In late 2020, COPIM, an Arcadia and Research England funded project, announced an innovative revenue model to sustainably fund open access (OA) monographs: Opening the Future. Since it launched, it’s seen some success: two respected publishers on board, funding for 4 or 5 books already accrued, and a nomination for an ALPSP ‘Innovation in Publishing’ Award. And in that time we’ve also seen several other collective library funding models emerge from MIT, Michigan, and Cambridge University Press, among others. The landscape is changing rapidly and the project has now begun to turn its focus to the problem of scaling up.

* **Brief A**
Extract every line of the listing that contains the string "Convolutional", treating uppercase and lowercase as different.
* **Brief B**
Carry on the passage on open access monograph funding, starting after its last sentence.
The passage on open access monograph funding and the listing have no connection to each other.

* **Data extract**
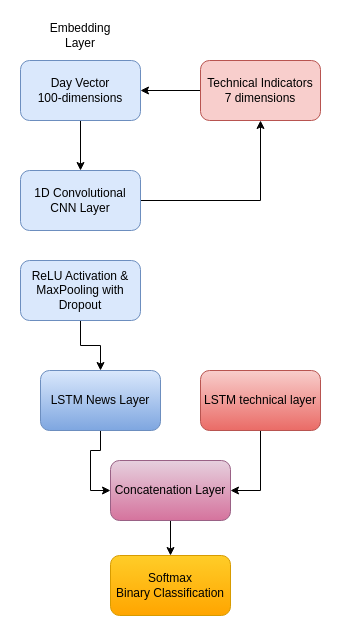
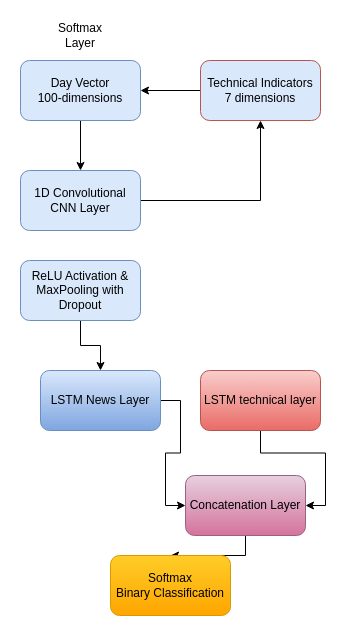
  <mxCell id="0" />
  <mxCell id="1" parent="0" />
  <mxCell id="2" value="" style="edgeStyle=orthogonalEdgeStyle;rounded=0;orthogonalLoop=1;jettySize=auto;html=1;" edge="1" parent="1" source="3" target="8"><mxGeometry relative="1" as="geometry" /></mxCell>
  <mxCell id="3" value="&lt;div&gt;Day Vector&lt;/div&gt;&lt;div&gt;100-dimensions&lt;/div&gt;" style="rounded=1;whiteSpace=wrap;html=1;fillColor=#dae8fc;strokeColor=#6c8ebf;" vertex="1" parent="1"><mxGeometry x="20" y="60" width="120" height="60" as="geometry" /></mxCell>
- <mxCell id="4" value="Embedding Layer" style="text;html=1;align=center;verticalAlign=middle;whiteSpace=wrap;rounded=0;" vertex="1" parent="1"><mxGeometry x="50" y="20" width="60" height="30" as="geometry" /></mxCell>
+ <mxCell id="4" value="Softmax Layer" style="text;html=1;align=center;verticalAlign=middle;whiteSpace=wrap;rounded=0;" vertex="1" parent="1"><mxGeometry x="50" y="20" width="60" height="30" as="geometry" /></mxCell>
  <mxCell id="5" value="" style="edgeStyle=orthogonalEdgeStyle;rounded=0;orthogonalLoop=1;jettySize=auto;html=1;" edge="1" parent="1" source="6" target="3"><mxGeometry relative="1" as="geometry" /></mxCell>
- <mxCell id="6" value="&lt;div&gt;Technical Indicators&lt;/div&gt;&lt;div&gt;7 dimensions&lt;/div&gt;" style="rounded=1;whiteSpace=wrap;html=1;fillColor=#f8cecc;strokeColor=#b85450;" vertex="1" parent="1"><mxGeometry x="200" y="60" width="120" height="60" as="geometry" /></mxCell>
+ <mxCell id="6" value="&lt;div&gt;Technical Indicators&lt;/div&gt;&lt;div&gt;7 dimensions&lt;/div&gt;" style="rounded=1;whiteSpace=wrap;html=1;fillColor=#dae8fc;strokeColor=#b85450;" vertex="1" parent="1"><mxGeometry x="200" y="60" width="120" height="60" as="geometry" /></mxCell>
  <mxCell id="7" value="" style="edgeStyle=orthogonalEdgeStyle;rounded=0;orthogonalLoop=1;jettySize=auto;html=1;" edge="1" parent="1" source="8" target="6"><mxGeometry relative="1" as="geometry" /></mxCell>
  <mxCell id="8" value="1D Convolutional CNN Layer" style="whiteSpace=wrap;html=1;rounded=1;fillColor=#dae8fc;strokeColor=#6c8ebf;" vertex="1" parent="1"><mxGeometry x="20" y="170" width="120" height="60" as="geometry" /></mxCell>
  <mxCell id="9" value="" style="edgeStyle=orthogonalEdgeStyle;rounded=0;orthogonalLoop=1;jettySize=auto;html=1;" edge="1" parent="1" source="10" target="12"><mxGeometry relative="1" as="geometry" /></mxCell>
  <mxCell id="10" value="ReLU Activation &amp;amp; MaxPooling with Dropout" style="whiteSpace=wrap;html=1;rounded=1;fillColor=#dae8fc;strokeColor=#6c8ebf;" vertex="1" parent="1"><mxGeometry x="20" y="260" width="120" height="60" as="geometry" /></mxCell>
  <mxCell id="11" style="edgeStyle=orthogonalEdgeStyle;rounded=0;orthogonalLoop=1;jettySize=auto;html=1;entryX=0;entryY=0.5;entryDx=0;entryDy=0;" edge="1" parent="1" source="12" target="16"><mxGeometry relative="1" as="geometry" /></mxCell>
  <mxCell id="12" value="LSTM News Layer" style="whiteSpace=wrap;html=1;rounded=1;fillColor=#dae8fc;strokeColor=#6c8ebf;gradientColor=#7ea6e0;" vertex="1" parent="1"><mxGeometry x="40" y="370" width="120" height="60" as="geometry" /></mxCell>
  <mxCell id="13" value="" style="edgeStyle=orthogonalEdgeStyle;rounded=0;orthogonalLoop=1;jettySize=auto;html=1;entryX=1;entryY=0.5;entryDx=0;entryDy=0;" edge="1" parent="1" source="14" target="16"><mxGeometry relative="1" as="geometry" /></mxCell>
  <mxCell id="14" value="LSTM technical layer" style="rounded=1;whiteSpace=wrap;html=1;fillColor=#f8cecc;strokeColor=#b85450;gradientColor=#ea6b66;" vertex="1" parent="1"><mxGeometry x="200" y="370" width="120" height="60" as="geometry" /></mxCell>
  <mxCell id="15" value="" style="edgeStyle=orthogonalEdgeStyle;rounded=0;orthogonalLoop=1;jettySize=auto;html=1;" edge="1" parent="1" source="16" target="17"><mxGeometry relative="1" as="geometry" /></mxCell>
- <mxCell id="16" value="Concatenation Layer" style="whiteSpace=wrap;html=1;rounded=1;fillColor=#e6d0de;strokeColor=#996185;gradientColor=#d5739d;" vertex="1" parent="1"><mxGeometry x="110" y="460" width="120" height="60" as="geometry" /></mxCell>
+ <mxCell id="16" value="Concatenation Layer" style="whiteSpace=wrap;html=1;rounded=1;fillColor=#e6d0de;strokeColor=#996185;gradientColor=#d5739d;" vertex="1" parent="1"><mxGeometry x="185" y="475" width="120" height="60" as="geometry" /></mxCell>
  <mxCell id="17" value="Softmax&lt;br&gt;Binary Classification" style="whiteSpace=wrap;html=1;rounded=1;fillColor=#ffcd28;strokeColor=#d79b00;gradientColor=#ffa500;" vertex="1" parent="1"><mxGeometry x="110" y="555" width="120" height="60" as="geometry" /></mxCell>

* **Exercise response A**
  <mxCell id="8" value="1D Convolutional CNN Layer" style="whiteSpace=wrap;html=1;rounded=1;fillColor=#dae8fc;strokeColor=#6c8ebf;" vertex="1" parent="1"><mxGeometry x="20" y="170" width="120" height="60" as="geometry" /></mxCell>

* **Exercise response B**
But herein lies a tension. OA monograph publishing needs to be sustainable not just for publishers, but also for libraries. Opening the Future was designed to be low-cost and simple, slotting easily into acquisitions budgets and existing library purchasing workflows. As we bring the program to more university presses and libraries, how do we ensure we are not just adding another circle to the OA labyrinth that libraries are attempting to navigate? How might Opening the Future scale without increasing the administrative and decision-making burden on collections and scholarly communications teams, who are already picking through a tangle of transformative agreements, pay-to-publish deals, author affiliations, and legacy subscriptions?

In this session, we will engage the audience through these questions, as well as discuss the role of the program in the wider policy landscape and how it is positioned alongside other emerging OA collective funding initiatives.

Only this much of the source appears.